Alfredo Cristiani et quatre militaires poursuivis pour la massacre de prêtres jésuites en 1989

Entrevue 1

Un tribunal de San Salvador a ordonné la capture de l’ancien président du Salvador, Alfredo Cristiani, ainsi que de quatre anciens militaires, pour leur implication présumée dans la massacre de six prêtres jésuites et de deux collaboratrices en 1989, durant la guerre civile salvadorienne. Cette décision s’inscrit dans le cadre de la réouverture d’un dossier emblématique des violations des droits humains de cette période.

Un massacre pendant la guerre civile

Dans la nuit du 16 novembre 1989, au cœur de la plus grande offensive des guérillas salvadoriennes, un commando d’élite de l’armée, issu du bataillon Atlacatl, a pris d’assaut le campus de l’Université centraméricaine José Simeón Cañas (UCA). Les soldats ont assassiné six prêtres jésuites : Ignacio Ellacuría, Segundo Montes, Ignacio Martín-Baró, Amando López, Juan Ramón Moreno et Joaquín López. Également tuées lors de l’attaque, Elba Ramos, collaboratrice de l’université, et sa fille de 16 ans, Celina Ramos.

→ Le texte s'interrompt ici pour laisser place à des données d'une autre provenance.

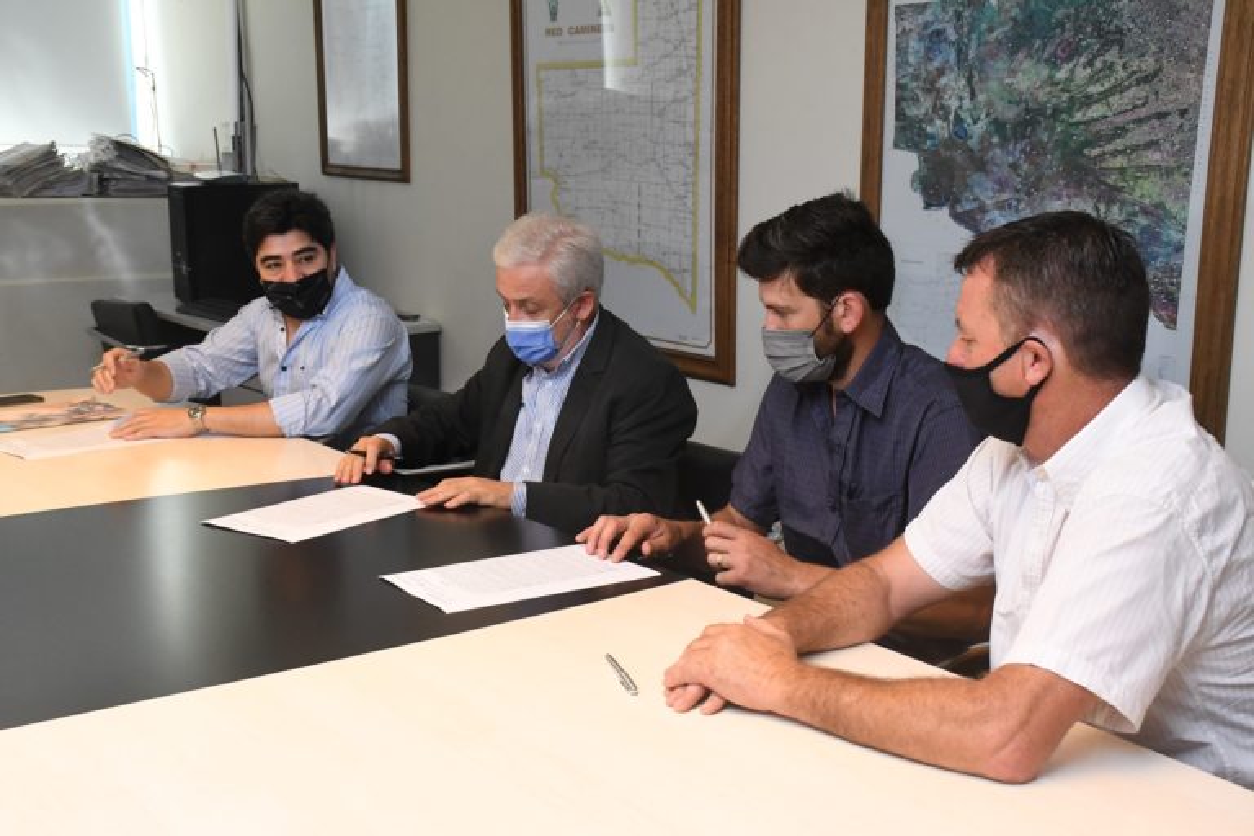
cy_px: 418
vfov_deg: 28.1
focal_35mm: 48
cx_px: 627
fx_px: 1672
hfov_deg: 41.1
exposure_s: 1/250
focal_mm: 32
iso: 3200
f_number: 8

À l’époque, Alfredo Cristiani, président de 1989 à 1994, était également commandant en chef des forces armées. L’armée considérait l’UCA comme un « refuge de subversifs », en raison des critiques des jésuites sur les inégalités sociales et les violences gouvernementales.

En mars 2022, un mandat d’arrêt avait déjà été émis contre Cristiani, mais sa localisation reste inconnue. Quatre anciens colonels de l’armée ainsi que Rafael Larios, ancien ministre de la Défense, sont également inculpés dans cette affaire. Ils font face à des accusations de terrorisme, d’assassinat, de fraude procédurale et de dissimulation.

Un dossier rouvert après des décennies

La justice salvadorienne avait initialement enterré l’affaire sous le coup de la loi d’amnistie de 1993, adoptée après les accords de paix mettant fin à la guerre civile (1980-1992). Cependant, cette loi a été annulée en 2016, permettant la réouverture du dossier en 2017. Ce nouveau procès est également soutenu par la communauté jésuite et l’Université centraméricaine, qui demandent justice pour les victimes.

Dans cette affaire, plusieurs officiers ont déjà été condamnés. Guillermo Benavides Moreno, colonel de l’armée, purge une peine de 30 ans au Salvador. Inocente Montano, un autre militaire, a été jugé et condamné en Espagne à 133 ans de prison pour ces crimes.

La guerre civile au Salvador a fait plus de 75 000 morts et 7 000 disparus. Ce procès emblématique rappelle l’importance de la justice pour surmonter les traumatismes collectifs et établir la vérité sur les exactions commises pendant cette période sombre de l’histoire salvadorienne.